Change in mandibular body height at the site of a fixation plate in the advance (lengthening) and setback (shortening) sides after sagittal split ramus osteotomy.

J Craniomaxillofac Surg 2016 Mar 17;44(3):279-84. Epub 2015 Dec 17.

Department of Oral and Maxillofacial Surgery, Division of Medicine, Interdisciplinary Graduate School of Medicine, University of Yamanashi, 1110 Shimokato, Chuo, Yamanashi 409-3893, Japan.

Purpose: The purpose of this study was to evaluate changes in mandibular body height at the site of a fixation plate in the advance (lengthening) and setback (shortening) sides after sagittal split ramus osteotomy (SSRO).

Subjects And Methods: The subjects were 49 patients (98 sides) who underwent bilateral SSRO surgery. The subjects were divided into 4 groups as follows, setback (shortening) sides in mandibular prognathism (Prog S group; n = 42), advancement (lengthening) sides in mandibular retrognathism (Retro L group; n = 24), setback (shortening) sides in mandibular asymmetry (Asym S group; n = 16) and advancement (lengthening) sides in mandibular asymmetry (Asym L group; n = 16). Postoperative computed tomography (CT) was analyzed for all patients pre-operatively, and at 1 week and 1 year postoperative. Mandibular body height at the site of the fixation plate, mandibular upper height above the plate and mandibular lower height under the plate were measured by 3-dimensional (3D) CT.

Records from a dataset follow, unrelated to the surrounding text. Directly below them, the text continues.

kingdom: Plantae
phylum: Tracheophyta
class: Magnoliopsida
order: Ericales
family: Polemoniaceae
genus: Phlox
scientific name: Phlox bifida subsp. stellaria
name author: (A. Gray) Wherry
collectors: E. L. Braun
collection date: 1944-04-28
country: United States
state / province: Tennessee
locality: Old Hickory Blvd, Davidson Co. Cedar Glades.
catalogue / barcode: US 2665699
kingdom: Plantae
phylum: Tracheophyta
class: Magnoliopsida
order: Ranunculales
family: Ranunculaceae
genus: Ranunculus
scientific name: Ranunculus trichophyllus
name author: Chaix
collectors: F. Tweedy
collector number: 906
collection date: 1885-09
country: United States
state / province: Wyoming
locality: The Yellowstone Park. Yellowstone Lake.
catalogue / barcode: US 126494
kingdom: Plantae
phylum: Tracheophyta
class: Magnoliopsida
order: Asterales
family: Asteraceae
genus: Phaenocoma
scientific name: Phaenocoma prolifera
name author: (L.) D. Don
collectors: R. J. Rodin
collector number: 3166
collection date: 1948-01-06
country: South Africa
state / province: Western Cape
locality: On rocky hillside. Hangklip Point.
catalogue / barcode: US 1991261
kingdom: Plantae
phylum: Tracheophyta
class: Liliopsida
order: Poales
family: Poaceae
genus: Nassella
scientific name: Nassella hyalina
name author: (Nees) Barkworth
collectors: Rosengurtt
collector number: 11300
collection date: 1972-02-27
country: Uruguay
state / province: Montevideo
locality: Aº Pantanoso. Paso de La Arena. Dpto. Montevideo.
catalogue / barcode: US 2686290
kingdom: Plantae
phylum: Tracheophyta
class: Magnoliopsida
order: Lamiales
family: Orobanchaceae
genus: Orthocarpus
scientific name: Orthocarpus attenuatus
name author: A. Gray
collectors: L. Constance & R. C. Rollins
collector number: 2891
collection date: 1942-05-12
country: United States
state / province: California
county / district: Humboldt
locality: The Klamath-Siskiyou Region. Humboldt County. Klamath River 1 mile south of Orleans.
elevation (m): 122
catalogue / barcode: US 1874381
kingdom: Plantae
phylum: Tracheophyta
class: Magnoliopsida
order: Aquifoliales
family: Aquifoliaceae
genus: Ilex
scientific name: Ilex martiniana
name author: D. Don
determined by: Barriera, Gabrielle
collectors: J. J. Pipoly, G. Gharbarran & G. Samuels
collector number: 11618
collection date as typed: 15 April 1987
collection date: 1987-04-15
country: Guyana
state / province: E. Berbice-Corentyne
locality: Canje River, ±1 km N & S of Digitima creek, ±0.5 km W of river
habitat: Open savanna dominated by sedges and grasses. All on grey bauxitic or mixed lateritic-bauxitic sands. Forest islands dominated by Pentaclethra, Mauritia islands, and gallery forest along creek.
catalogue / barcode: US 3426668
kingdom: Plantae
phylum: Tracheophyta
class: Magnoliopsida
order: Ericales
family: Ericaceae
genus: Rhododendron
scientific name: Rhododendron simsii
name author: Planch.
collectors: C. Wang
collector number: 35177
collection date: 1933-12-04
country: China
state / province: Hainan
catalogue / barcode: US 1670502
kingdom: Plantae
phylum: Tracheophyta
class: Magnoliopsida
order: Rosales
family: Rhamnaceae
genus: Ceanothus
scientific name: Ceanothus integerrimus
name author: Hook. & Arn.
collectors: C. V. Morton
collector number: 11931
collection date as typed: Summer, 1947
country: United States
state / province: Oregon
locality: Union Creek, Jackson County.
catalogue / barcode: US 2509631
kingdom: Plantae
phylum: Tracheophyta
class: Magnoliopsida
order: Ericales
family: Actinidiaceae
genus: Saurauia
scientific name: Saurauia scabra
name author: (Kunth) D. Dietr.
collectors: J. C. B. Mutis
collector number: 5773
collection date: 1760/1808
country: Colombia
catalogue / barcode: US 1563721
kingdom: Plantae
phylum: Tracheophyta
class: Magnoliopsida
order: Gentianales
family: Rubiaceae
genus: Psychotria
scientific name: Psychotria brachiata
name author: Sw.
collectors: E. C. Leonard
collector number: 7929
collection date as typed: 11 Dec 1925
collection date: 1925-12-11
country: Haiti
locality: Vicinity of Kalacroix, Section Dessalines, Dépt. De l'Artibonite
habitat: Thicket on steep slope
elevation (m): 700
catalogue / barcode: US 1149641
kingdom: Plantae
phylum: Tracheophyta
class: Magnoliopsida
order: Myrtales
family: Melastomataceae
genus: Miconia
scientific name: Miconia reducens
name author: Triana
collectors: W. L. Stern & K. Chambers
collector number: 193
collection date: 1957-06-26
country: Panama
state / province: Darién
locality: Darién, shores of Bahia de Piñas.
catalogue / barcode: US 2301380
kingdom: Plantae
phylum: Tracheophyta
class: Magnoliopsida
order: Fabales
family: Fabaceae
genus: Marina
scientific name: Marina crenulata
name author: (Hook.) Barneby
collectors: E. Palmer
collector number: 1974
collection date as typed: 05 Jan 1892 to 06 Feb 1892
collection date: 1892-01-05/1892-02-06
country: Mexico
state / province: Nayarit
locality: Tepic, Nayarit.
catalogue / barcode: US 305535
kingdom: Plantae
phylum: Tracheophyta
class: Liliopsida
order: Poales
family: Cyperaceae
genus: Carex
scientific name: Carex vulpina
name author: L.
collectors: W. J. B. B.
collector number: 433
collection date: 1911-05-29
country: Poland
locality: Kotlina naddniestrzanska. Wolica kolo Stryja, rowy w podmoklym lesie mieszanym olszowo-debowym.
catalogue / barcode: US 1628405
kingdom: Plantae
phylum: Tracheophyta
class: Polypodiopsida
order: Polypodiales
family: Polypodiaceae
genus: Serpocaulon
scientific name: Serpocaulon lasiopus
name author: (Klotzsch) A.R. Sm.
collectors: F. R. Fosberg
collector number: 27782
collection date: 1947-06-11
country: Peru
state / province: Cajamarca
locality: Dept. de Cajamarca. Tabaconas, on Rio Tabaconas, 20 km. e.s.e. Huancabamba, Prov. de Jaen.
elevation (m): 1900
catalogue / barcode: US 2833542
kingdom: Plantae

Results: There were no significant differences in mandibular height between the lengthening and shortening sides in mandibular prognathism, retrognathism and asymmetry in the time-course change. Upper mandibular height at the mid-point of the fixation plate after 1 year was significantly smaller than that after 1 week in all sides (P < 0.05).

Conclusion: This study suggested that slight bone resorption could occur at the upper site of a fixation plate after set back and advancement SSRO.